Erdogan dan Scholz Bersitegang Soal Serangan Israel di Gaza

Erdogan sebut Israel sebagai negara teror dan soroti Jerman yang dukung pembantaian.

EPA-EFE/TOMS KALNINS
Presiden Turki, Recep Tayyip Erdogan melakukan kunjungan singkat ke Jerman pada Jumat (17/11/2023) di tengah perbedaan pendapat yang mendalam antara kedua sekutu NATO tersebut mengenai perang di Gaza.
Rep: Rizky Jaramaya Red: Esthi Maharani

REPUBLIKA.CO.ID, JAKARTA -- Presiden Turki Recep Tayyip Erdogan melakukan kunjungan singkat ke Jerman pada Jumat (17/11/2023) di tengah perbedaan pendapat yang mendalam antara kedua sekutu NATO tersebut mengenai perang di Gaza. Erdogan menyebut Israel sebagai negara teror dan menyoroti sekutu Baratnya, termasuk Jerman, yang mendukung pembantaian di Gaza.

Beberapa entri:
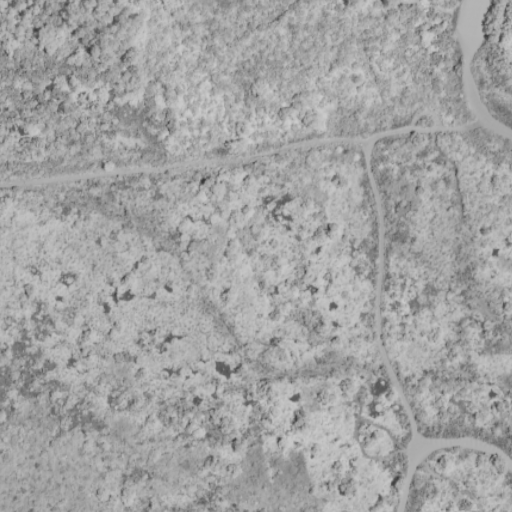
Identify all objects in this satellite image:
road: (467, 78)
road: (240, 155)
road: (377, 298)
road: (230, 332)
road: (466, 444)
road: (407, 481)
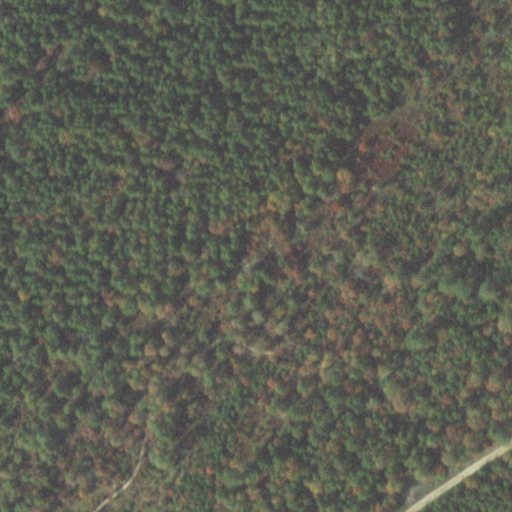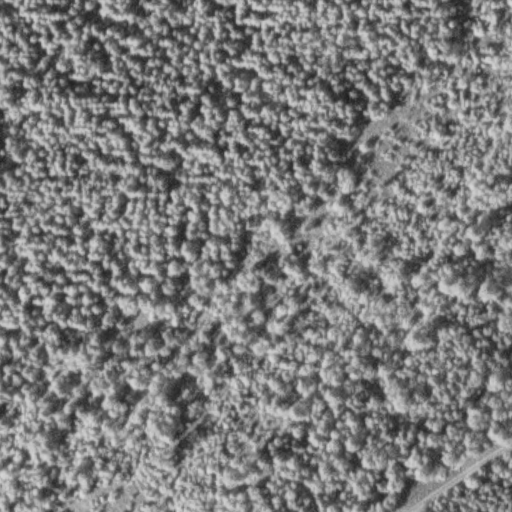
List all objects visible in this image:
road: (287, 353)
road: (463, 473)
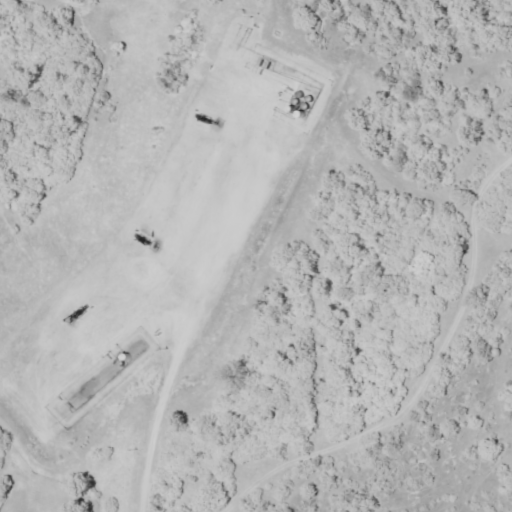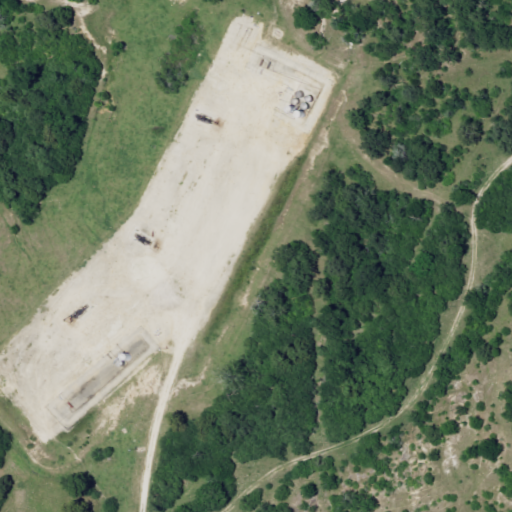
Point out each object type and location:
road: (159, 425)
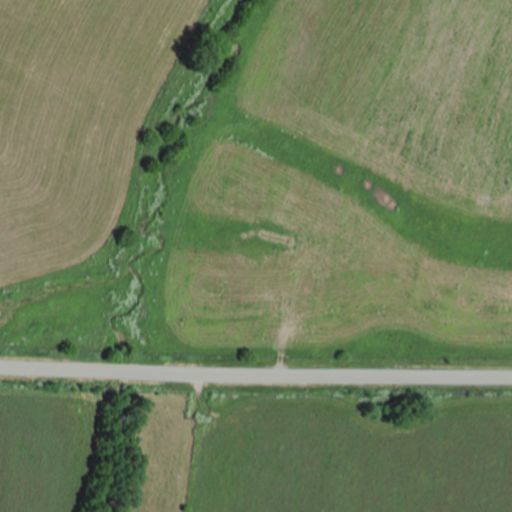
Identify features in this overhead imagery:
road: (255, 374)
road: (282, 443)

Ringkasan Tugas
Menurut teks bacaan tentang kunjungan Erdogan ke Jerman, pada hari dan tanggal berapa kunjungan singkat itu dilakukan? Entri-entri tersebut sama sekali tidak digunakan di sini.

Jawaban Tugas
Pada hari Jumat, 17 November 2023.